Under anti-terrorism laws, prosecutors have two weeks to decide whether to file charges against al-Masri, 47, a flamboyant figure with one glass eye and hooks in place of the hands he says he lost fighting in Afghanistan. He's been held in Britain's high-security Belmarsh prison in London since his May 27 arrest on the U.S. request.

The Metropolitan Police gave no details about what they suspected al-Masri of doing, but Britain's Press Association news agency said the investigation centered on whether he provided support to terrorists in the form of recruitment, finances or logistics.

Investigators also are examining whether the fiery sermons he gave when he was imam of the Finsbury Park mosque in north London might have encouraged others to commit terrorist acts, the Press Association said.

The American indictment accuses al-Masri of trying to establish a terrorist training camp in Oregon, being involved in hostage-taking in Yemen and funding terrorism training in Afghanistan.

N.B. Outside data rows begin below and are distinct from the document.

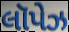
લૉપેઝ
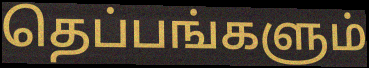
தெப்பங்களும்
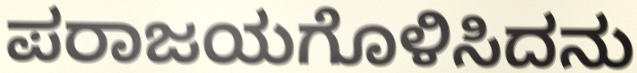
ಪರಾಜಯಗೊಳಿಸಿದನು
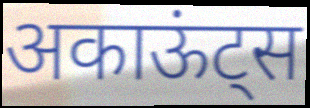
अकाऊंट्स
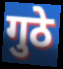
गुठे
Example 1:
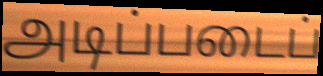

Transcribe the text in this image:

அடிப்படைப்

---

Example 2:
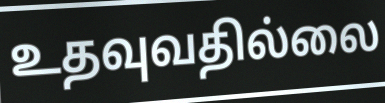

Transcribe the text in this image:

உதவுவதில்லை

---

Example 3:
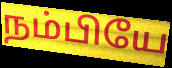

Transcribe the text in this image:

நம்பியே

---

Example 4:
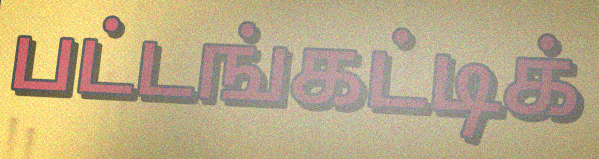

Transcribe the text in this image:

பட்டங்கட்டிக்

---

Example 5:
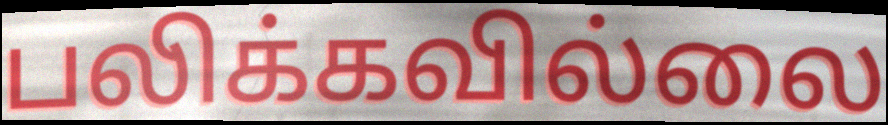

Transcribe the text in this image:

பலிக்கவில்லை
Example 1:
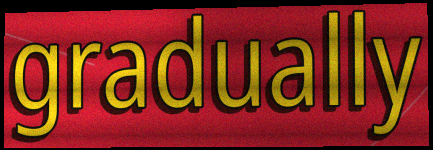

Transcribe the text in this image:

gradually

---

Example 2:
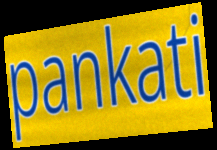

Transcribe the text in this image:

pankati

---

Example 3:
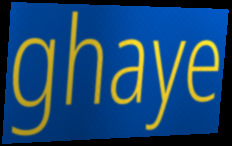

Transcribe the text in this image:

ghaye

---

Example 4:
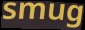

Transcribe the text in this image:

smug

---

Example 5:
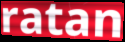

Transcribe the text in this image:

ratan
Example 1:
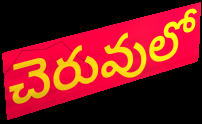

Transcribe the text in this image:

చెరువులో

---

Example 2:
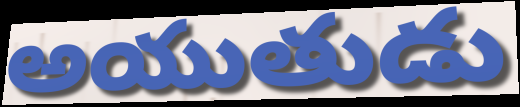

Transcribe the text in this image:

అయుతుడు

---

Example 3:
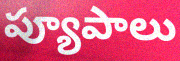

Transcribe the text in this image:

ప్యూపాలు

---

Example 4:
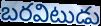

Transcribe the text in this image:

బరవిటుడు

Al-Masri denies any involvement in violence and says he is only a spokesman for political causes. He is challenging the U.S. attempt to extradite him. No one answered a call Thursday evening to the office of his lawyer, Muddassar Arani.

Al-Masri's lawyers argue he will not receive a fair hearing in the United States because President Bush has prejudiced any trial by publicly calling him a terrorism supporter. They also say some American evidence against the preacher may have been obtained from tortured witnesses.

Al-Masri has called the Sept. 11, 2001, attacks a Jewish plot and the invasion of Iraq a war on Islam. Last year, the Charity Commission barred al-Masri from preaching at the Finsbury Park mosque, but for months he continued to give weekly sermons on the street outside.